[Extracted data entries]
>>

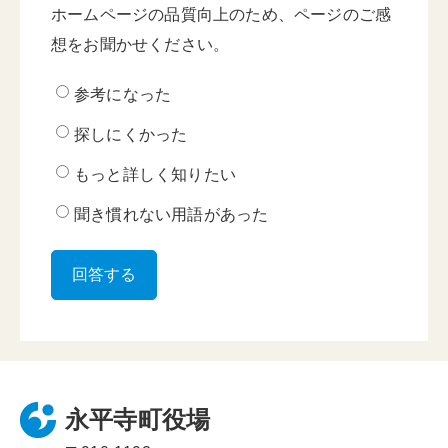
ホームページの品質向上のため、ページのご感
想をお聞かせください。
参考になった
探しにくかった
もっと詳しく知りたい
聞き慣れない用語があった
永平寺町役場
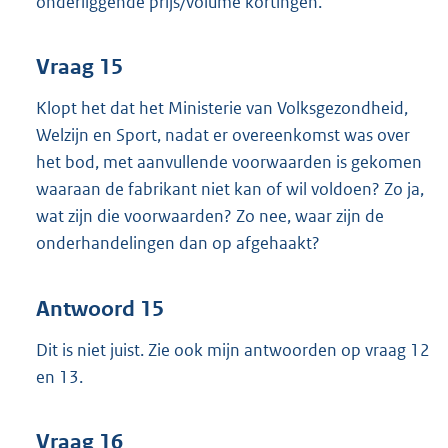
onderliggende prijs/volume kortingen.
Vraag 15
Klopt het dat het Ministerie van Volksgezondheid,
Welzijn en Sport, nadat er overeenkomst was over
het bod, met aanvullende voorwaarden is gekomen
waaraan de fabrikant niet kan of wil voldoen? Zo ja,
wat zijn die voorwaarden? Zo nee, waar zijn de
onderhandelingen dan op afgehaakt?
Antwoord 15
Dit is niet juist. Zie ook mijn antwoorden op vraag 12
en 13.
Vraag 16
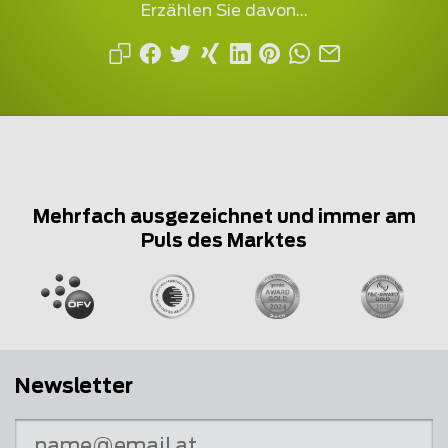
Erzählen Sie davon...
Mehrfach ausgezeichnet und immer am
Puls des Marktes
Newsletter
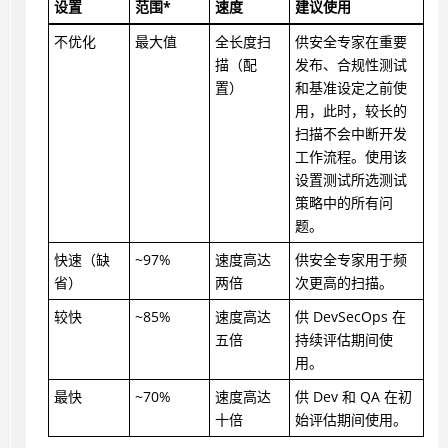
设置
范围*
速度
建议使用
不优化
最大值
全长度扫
供安全专家在重要
描（配
发布、合规性测试
置）
和基准设定之前使
用，此时，较长的
扫描不会中断开发
工作流程。使用该
设置测试所选测试
策略中的所有问
题。
快速（缺
~97%
速度高达
供安全专家用于频
省）
两倍
次更高的扫描。
较快
~85%
速度高达
供 DevSecOps 在
五倍
持续评估期间使
用。
最快
~70%
速度高达
供 Dev 和 QA 在初
十倍
始评估期间使用。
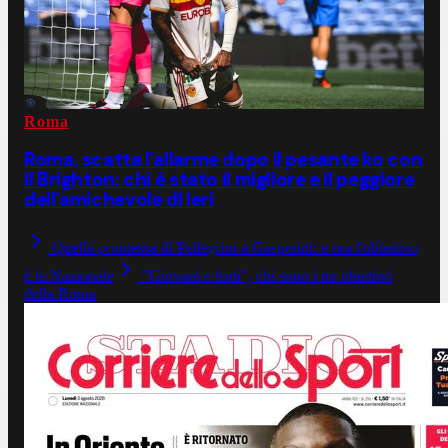
Roma
Roma, scatta l'allarme dopo il pesante ko con
il Brighton: chi è stato il migliore e il peggiore
dell'amichevole di ieri
Quella promessa di Pellegrini a Gasperini: e ora l'obiettivo
è la Nazionale
"Giovani e forti", chi sono i tre obiettivi
della Roma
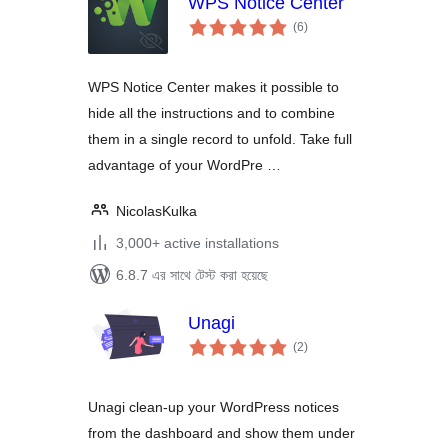
WPS Notice Center
total
(6
)
ratings
WPS Notice Center makes it possible to
hide all the instructions and to combine
them in a single record to unfold. Take full
advantage of your WordPre …
NicolasKulka
3,000+ active installations
6.8.7 এর সাথে টেস্ট করা হয়েছে
Unagi
total
(2
)
ratings
Unagi clean-up your WordPress notices
from the dashboard and show them under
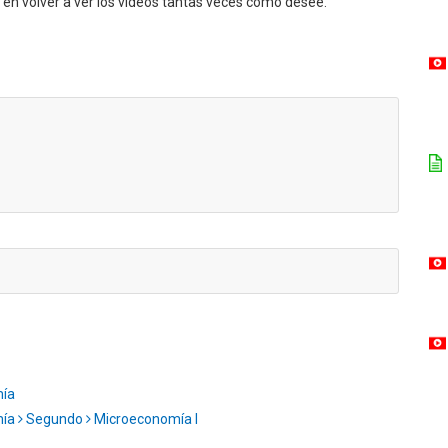
en volver a ver los videos tantas veces como desee.
mía
mía
Segundo
Microeconomía I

<<

#### What you will do:
Reproduce every line of text in the records above, word for word and in the same order, leaving the pictures out of your answer.

#### Solution:
ホームページの品質向上のため、ページのご感
想をお聞かせください。
参考になった
探しにくかった
もっと詳しく知りたい
聞き慣れない用語があった
永平寺町役場
onderliggende prijs/volume kortingen.
Vraag 15
Klopt het dat het Ministerie van Volksgezondheid,
Welzijn en Sport, nadat er overeenkomst was over
het bod, met aanvullende voorwaarden is gekomen
waaraan de fabrikant niet kan of wil voldoen? Zo ja,
wat zijn die voorwaarden? Zo nee, waar zijn de
onderhandelingen dan op afgehaakt?
Antwoord 15
Dit is niet juist. Zie ook mijn antwoorden op vraag 12
en 13.
Vraag 16
Erzählen Sie davon...
Mehrfach ausgezeichnet und immer am
Puls des Marktes
Newsletter
设置
范围*
速度
建议使用
不优化
最大值
全长度扫
供安全专家在重要
描（配
发布、合规性测试
置）
和基准设定之前使
用，此时，较长的
扫描不会中断开发
工作流程。使用该
设置测试所选测试
策略中的所有问
题。
快速（缺
~97%
速度高达
供安全专家用于频
省）
两倍
次更高的扫描。
较快
~85%
速度高达
供 DevSecOps 在
五倍
持续评估期间使
用。
最快
~70%
速度高达
供 Dev 和 QA 在初
十倍
始评估期间使用。
Roma
Roma, scatta l'allarme dopo il pesante ko con
il Brighton: chi è stato il migliore e il peggiore
dell'amichevole di ieri
Quella promessa di Pellegrini a Gasperini: e ora l'obiettivo
è la Nazionale
"Giovani e forti", chi sono i tre obiettivi
della Roma
WPS Notice Center
total
(6
)
ratings
WPS Notice Center makes it possible to
hide all the instructions and to combine
them in a single record to unfold. Take full
advantage of your WordPre …
NicolasKulka
3,000+ active installations
6.8.7 এর সাথে টেস্ট করা হয়েছে
Unagi
total
(2
)
ratings
Unagi clean-up your WordPress notices
from the dashboard and show them under
en volver a ver los videos tantas veces como desee.
mía
mía
Segundo
Microeconomía I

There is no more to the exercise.